Fighting and arguing is part of married life – it’s impossible to avoid! From parenting styles to splitting up work at home, a couple would most likely fight with anything big and small. But these fights can turn nasty without warning – and it is dangerous to have a child witness, as it can negatively impact him. Read on for the negative effects of parents fighting in front of kids.
Signs Parents Fighting Affecting The Kids
Parents who argue in their child’s presence may prove to harm the child’s overall well-being and growth. The following are just a few signs that suggest a child is affected by the conflict of its parents:
- When he sees the parents yelling and shouting at each other, the child looks scared.
- The child appears to fight with the other children and does not get along.
- The child mixes little with other children and is mostly called anti-social.
- Kids show signs of misbehavior.
- If parents begin to argue and fight, the child tends to blame himself.
- Signs of depression are seen in the kid.
- In school and co-curricular activities, the child does poorly.
- The child could choose to be away from his parents.
- The child can complain about headaches, stomach pain or some other health problem to distract the focus of the parents from fighting.
- The kid begins to cry the minute he sees his parents arguing.
- The child is completely silent when he sees his parents fighting.
Negative Effects Of Parents Fighting In Front of Kids
Each couple has differences that are healthy when they are peacefully resolved. If these squabbles transform into big fights, however, they can have a nasty impact on the kids. So how do fights between parents affect a child? Some of the negatives effects of parents fightings are listed below.
1. Unable to focus on the study
Constant parental fights will keep the child’s mind pre-occupied. He may continue to worry about it, and may not be able to concentrate on anything else.
2. Emotional problems
Parents who fight physically in front of the child will cause tremendous emotional distress. Witnessing daily parental fights can cause negative emotions among kids. It leads to their becoming vulnerable. This vulnerability can lead to children suffering from many psychological problems such as anxiety and depression.
3. Relationship failure
Children mimic what their parents doing. When you are always arguing with your partner, your child will most likely grow up learning the same things. As a consequence, your child’s relationship with his or her partner will be influenced by adulthood. It can also lead your child to feel the need to avoid relationships because of the fear of getting hurt.
4. Low Self-Esteem
Mixed feelings of humiliation, guilt, indignity, and helplessness caused by fighting may have a toll on the mental health of the child. As a result, the child’s self-esteem declines, and on both professional and personal fronts, he can find it difficult to maintain a positive self-image.
5. Health Problems
Having their parents fighting regularly will make kids feel nervous, frustrated and powerless. As a result, those kids can either stop eating or over-eat. They can suffer headaches or stomach aches. They can also fail to fall asleep at night. Fighting between parents can cause behavioral problems in children.
The consequences of parents fighting in front of kids can be devastating. Children tend to believe in watching their parents compete and argue that this is the way to solve problems. Therefore, they try to settle their disputes with others in the same way. This can lead to broken and unstable relationships.
Points To Keep In Mind When Fighting In Front Of Kids
A couple will have their share of disagreements. Such fights shouldn’t go so far as to scare your kids, though. Read on to understand the things you should keep in mind when fighting before your kids.

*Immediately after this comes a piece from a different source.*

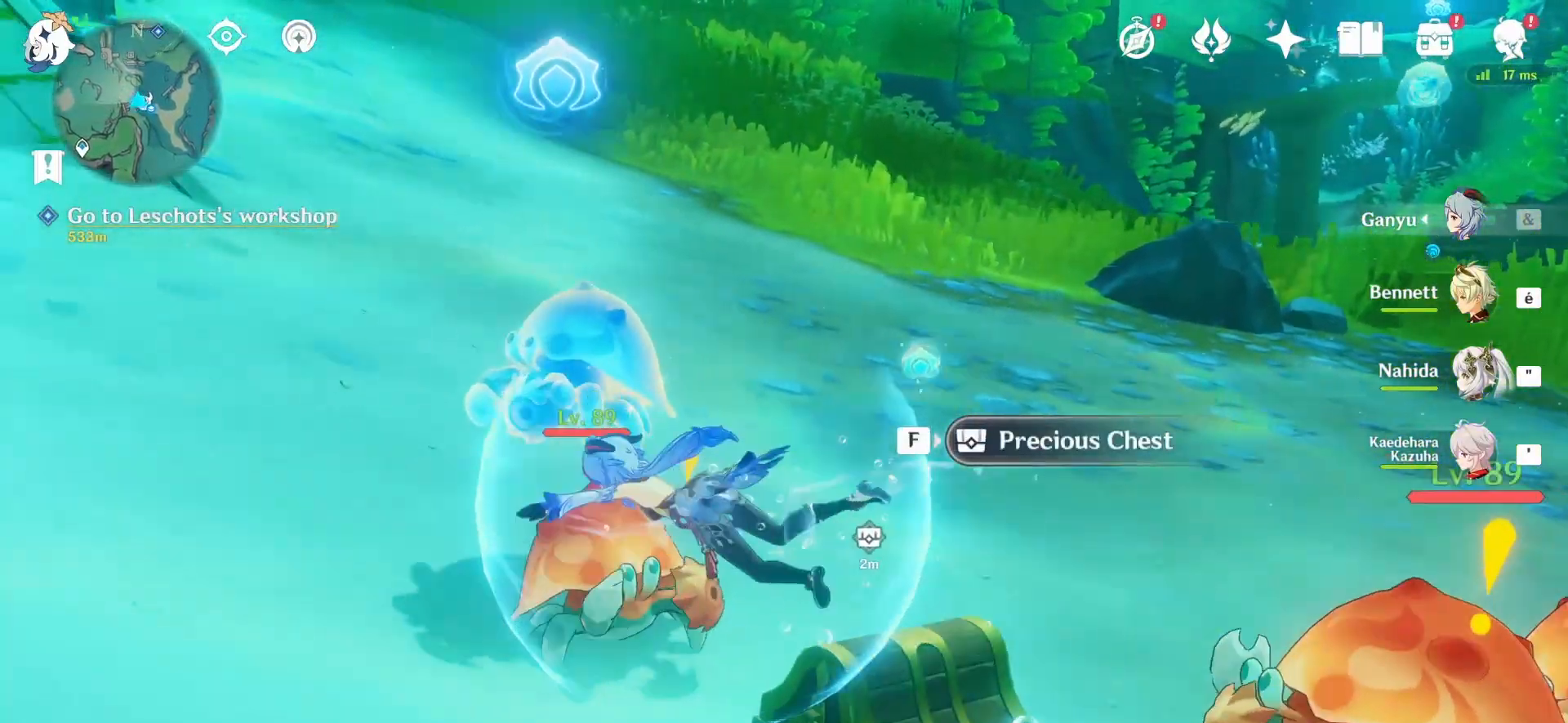
{"keys": ["d"], "mouse": [], "events": [[125, "f", "up"], [417, "d", "down"]]}
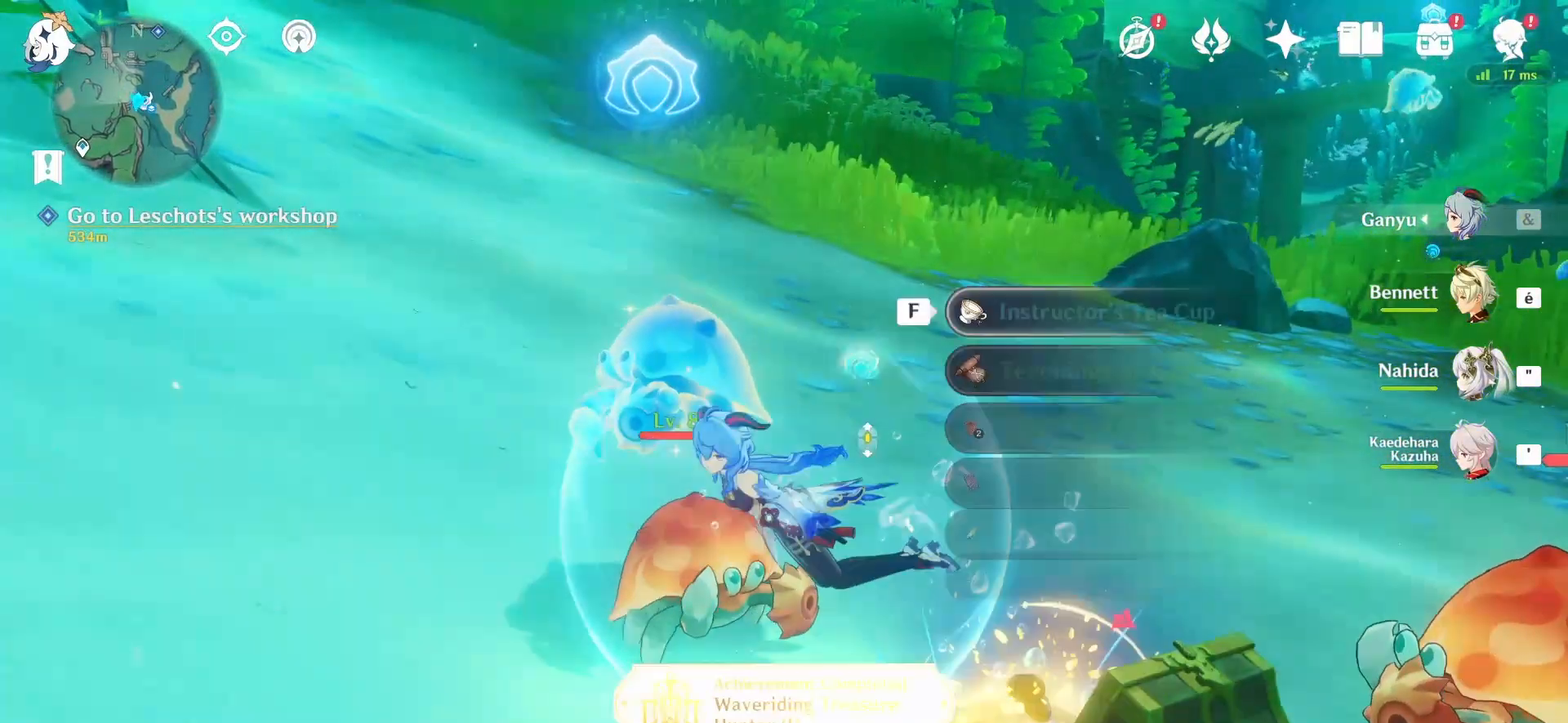
{"keys": ["f"], "mouse": [], "events": [[333, "d", "up"], [458, "f", "down"]]}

- Evite long dragging the argument. Instead, resolve it with wisdom, and do it before your kids. It helps you and your partner to have resolution and your children can benefit from the experience that conflicts can be handled rationally and a solution can be found.
- Make sure the child never gets involved in your arguments. When the child feels like he needs to either pick a parent or take sides, he may feel torn and frustrated and may end up blaming himself for the loss of the fight.

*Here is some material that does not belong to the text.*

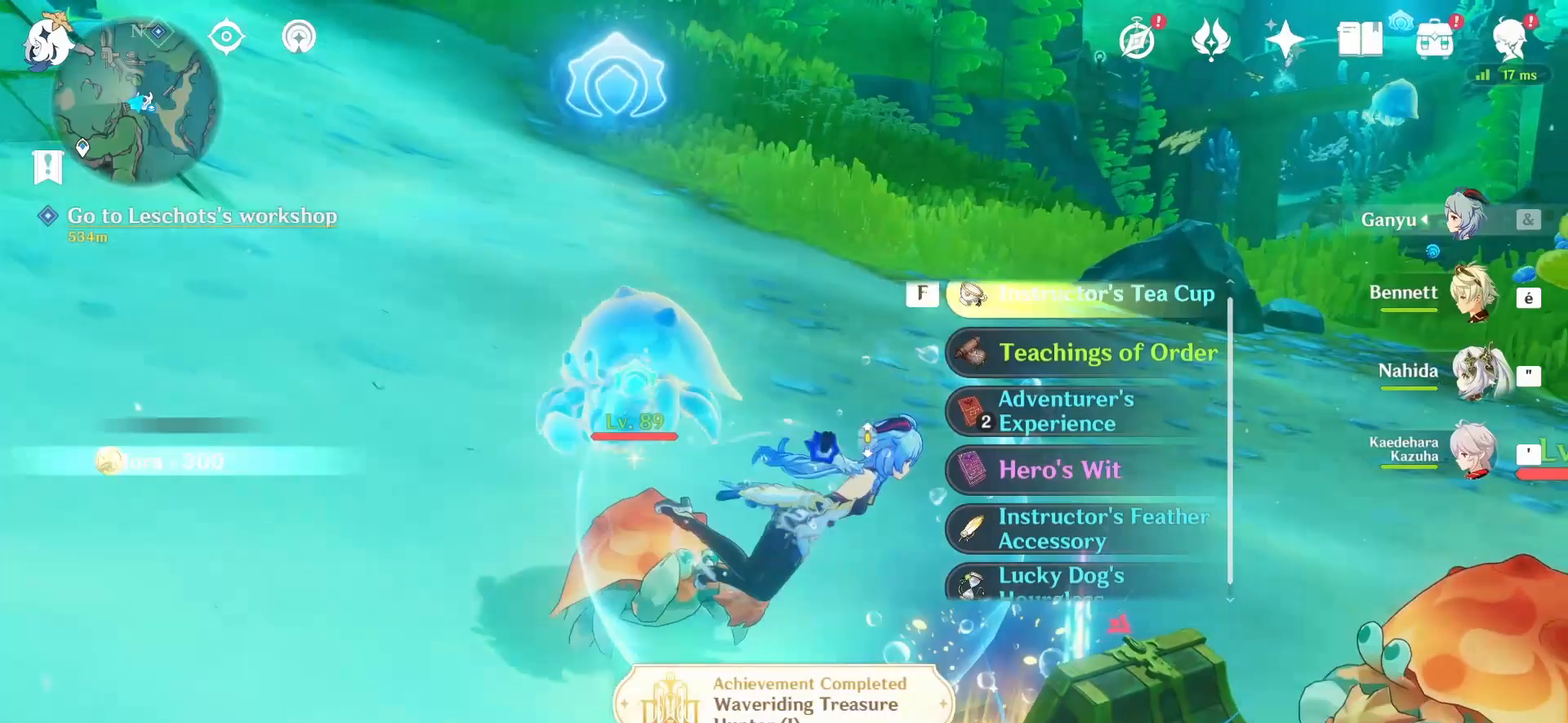
{"keys": [], "mouse": [], "events": [[42, "f", "up"], [292, "f", "down"], [375, "f", "up"], [458, "f", "down"], [500, "f", "up"]]}
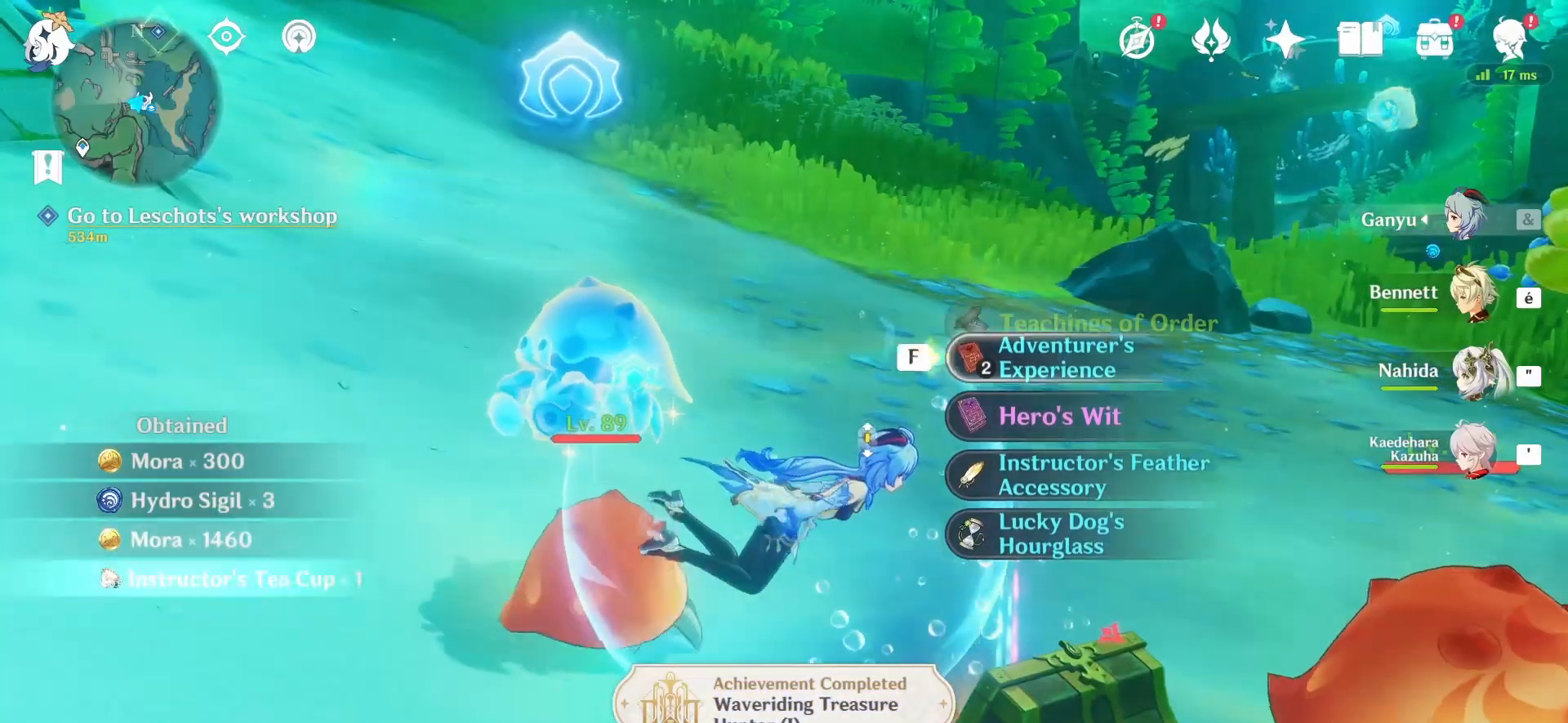
{"keys": [], "mouse": [], "events": [[83, "f", "down"], [167, "f", "up"], [250, "f", "down"], [333, "f", "up"], [375, "f", "down"], [500, "f", "up"]]}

- Your partner and you will refrain from calling each other names. Avoid screaming or threatening one another as this can hurt your kids. This ‘out-of-control’ anger within you or your partner will give the children a poor example and affect their views on relationships and marriage.
- You’ll likely disagree with your partner on such parental rules, just make sure you don’t bring them up while your kids are around.
- Seek to settle the arguments as they come up first to keep them from turning into big issues.
- During an argument with your spouse, tell your kids that you and your spouse both love each other and respect each other and that the kids will not be blamed for the fight.
- It makes them realize that parents can also have disagreements.
- Try not to lose the temper and apologize when you do. It should show him it losing one’s temper is not the key to a dispute resolution.
- Do not speak ill of a person in front of your child during a heated argument. Refrain from using derogatory words to reach out to others. Using a calm tone instead, and talk your issues out.
Conflicts and divergences are part of married life. It is entirely understandable that there might be differences between a couple. But the important thing is to work them out nice and come up with positive solutions. Parents have to realize how their fighting can impact the well-being, world-views, and temperament of their children. That is why they have to make sure that all fighting and arguing in front of children is done in a way that does not adversely affect them.